- WHAT THE TASK REQUIRES: Convert all of the data below into a numbered list, dropping any blank lines and leaving the pictures out.

- RECORDS SHOWN:
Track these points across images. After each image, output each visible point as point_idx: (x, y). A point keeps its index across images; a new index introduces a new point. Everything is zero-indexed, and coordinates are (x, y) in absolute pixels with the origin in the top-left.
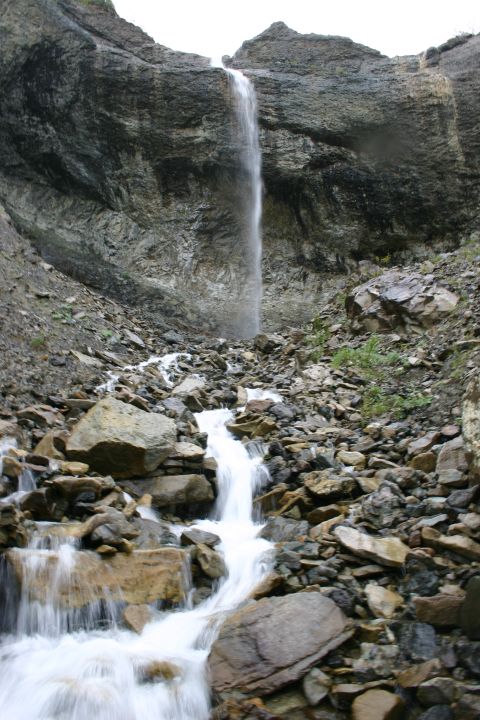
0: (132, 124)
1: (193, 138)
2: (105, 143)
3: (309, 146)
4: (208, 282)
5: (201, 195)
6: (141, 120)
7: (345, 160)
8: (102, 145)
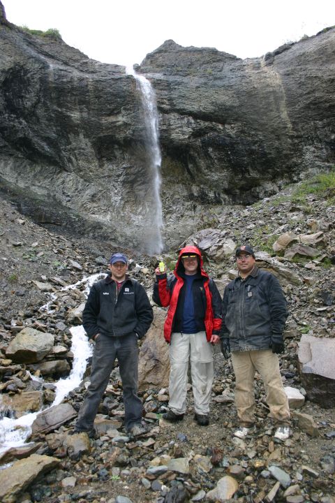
0: (75, 116)
1: (115, 122)
2: (59, 128)
3: (191, 123)
4: (132, 215)
5: (124, 158)
6: (81, 112)
7: (215, 130)
8: (57, 130)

- TASK RESULT:
1. Track these points across images. After each image, output each visible point as point_idx: (x, y). A point keeps its index across images; a new index introduces a new point. Everything is zero-indexed, and coordinates are (x, y) in absolute pixels with the origin in the top-left.
2. 0: (132, 124)
3. 1: (193, 138)
4. 2: (105, 143)
5. 3: (309, 146)
6. 4: (208, 282)
7. 5: (201, 195)
8. 6: (141, 120)
9. 7: (345, 160)
10. 8: (102, 145)
11. 0: (75, 116)
12. 1: (115, 122)
13. 2: (59, 128)
14. 3: (191, 123)
15. 4: (132, 215)
16. 5: (124, 158)
17. 6: (81, 112)
18. 7: (215, 130)
19. 8: (57, 130)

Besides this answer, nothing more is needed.